I still have all of our photos from our first Communion, Confirmation, semi-formal and prom. I’ve even kept all your school photos and photo booth pictures with the handwritten notes scribbled on the back of each one.

I regret that we drifted apart during university after spending 10 inseparable years together. I wish you came to visit me at Queen’s in Kingston. I should’ve called more, too. I graduated, went to teachers college, then Tanzania, moving to the Dominican Republic shortly after to teach and travel. I looked forward to your texts every year, happy to see your name pop up on my phone every New Year’s Eve to wish me happy birthday. I did the same, every time April rolled around. We tried to make plans to meet…What happened?

The last time we saw each other was at a Christmas potluck with some of our close friends from elementary school. In the photo we took, you’re wearing a purple sweater and a black beanie. You have your hands on your cheeks with your mouth wide open like Kevin’s face in Home Alone. I’m standing next to you with my lips sucked in making a fish face. I wish I knew this was going to be our last time together. 

The grief lingers, keeping me up when there’s a full moon out because it reminds me of the night that you passed. It creeps up at me when I’m driving alone in my car and a song that reminds me of you comes on. I think of your family, too: your parents, husband, siblings and cousins. I wonder how everyone is after your death. Your nieces and nephews—they must all be so grown up now.

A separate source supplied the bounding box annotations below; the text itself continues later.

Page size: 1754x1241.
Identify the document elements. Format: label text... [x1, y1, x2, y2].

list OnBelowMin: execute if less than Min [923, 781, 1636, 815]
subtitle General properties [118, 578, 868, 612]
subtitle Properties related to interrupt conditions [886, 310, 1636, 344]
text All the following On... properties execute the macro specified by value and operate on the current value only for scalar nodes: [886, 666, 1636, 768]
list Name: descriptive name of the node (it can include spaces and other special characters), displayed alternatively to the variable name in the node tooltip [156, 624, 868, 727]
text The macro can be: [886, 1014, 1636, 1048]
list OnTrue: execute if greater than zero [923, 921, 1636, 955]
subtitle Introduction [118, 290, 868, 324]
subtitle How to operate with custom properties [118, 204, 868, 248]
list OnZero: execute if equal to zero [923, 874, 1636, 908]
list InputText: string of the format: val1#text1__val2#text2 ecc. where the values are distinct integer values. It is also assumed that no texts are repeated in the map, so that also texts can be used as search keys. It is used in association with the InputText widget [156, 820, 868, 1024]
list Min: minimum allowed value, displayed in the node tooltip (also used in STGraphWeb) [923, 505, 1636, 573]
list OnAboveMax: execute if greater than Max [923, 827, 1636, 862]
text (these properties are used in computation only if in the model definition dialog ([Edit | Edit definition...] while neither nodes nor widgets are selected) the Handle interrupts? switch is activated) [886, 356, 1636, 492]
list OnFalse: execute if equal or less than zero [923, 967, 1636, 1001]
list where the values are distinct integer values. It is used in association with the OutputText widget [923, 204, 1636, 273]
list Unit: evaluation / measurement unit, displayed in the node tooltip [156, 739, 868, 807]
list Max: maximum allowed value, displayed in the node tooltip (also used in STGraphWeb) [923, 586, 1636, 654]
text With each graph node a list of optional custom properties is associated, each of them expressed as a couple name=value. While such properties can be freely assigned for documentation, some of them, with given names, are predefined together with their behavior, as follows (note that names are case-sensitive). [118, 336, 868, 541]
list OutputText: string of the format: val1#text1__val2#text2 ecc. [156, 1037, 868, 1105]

The tragedy surrounding your death left me choked but I’m finally beginning to find my voice, four years later, here on the page. 

“Keep your eye on the ball. Focus, then shoot,” you’d tell me at soccer practice. I can still hear you. “You got this, Didi!” A nickname you gave me when we were seven. You called me Didi for the rest of my life. Two years ago, I came to learn it means “sister” in Hindi. 

I know you’ll never get the chance to read this but it matters. You matter, and these stories matter. During these uncertain times, our memories remind me to go through life with an open heart; to live freely with joy, laughter and love, the way we did as kids. Kim, after all the memories we’ve shared, you’ve shaped me into the person I am today. Your life and your friendship was a gift, something I’ll carry and cherish in my heart forever.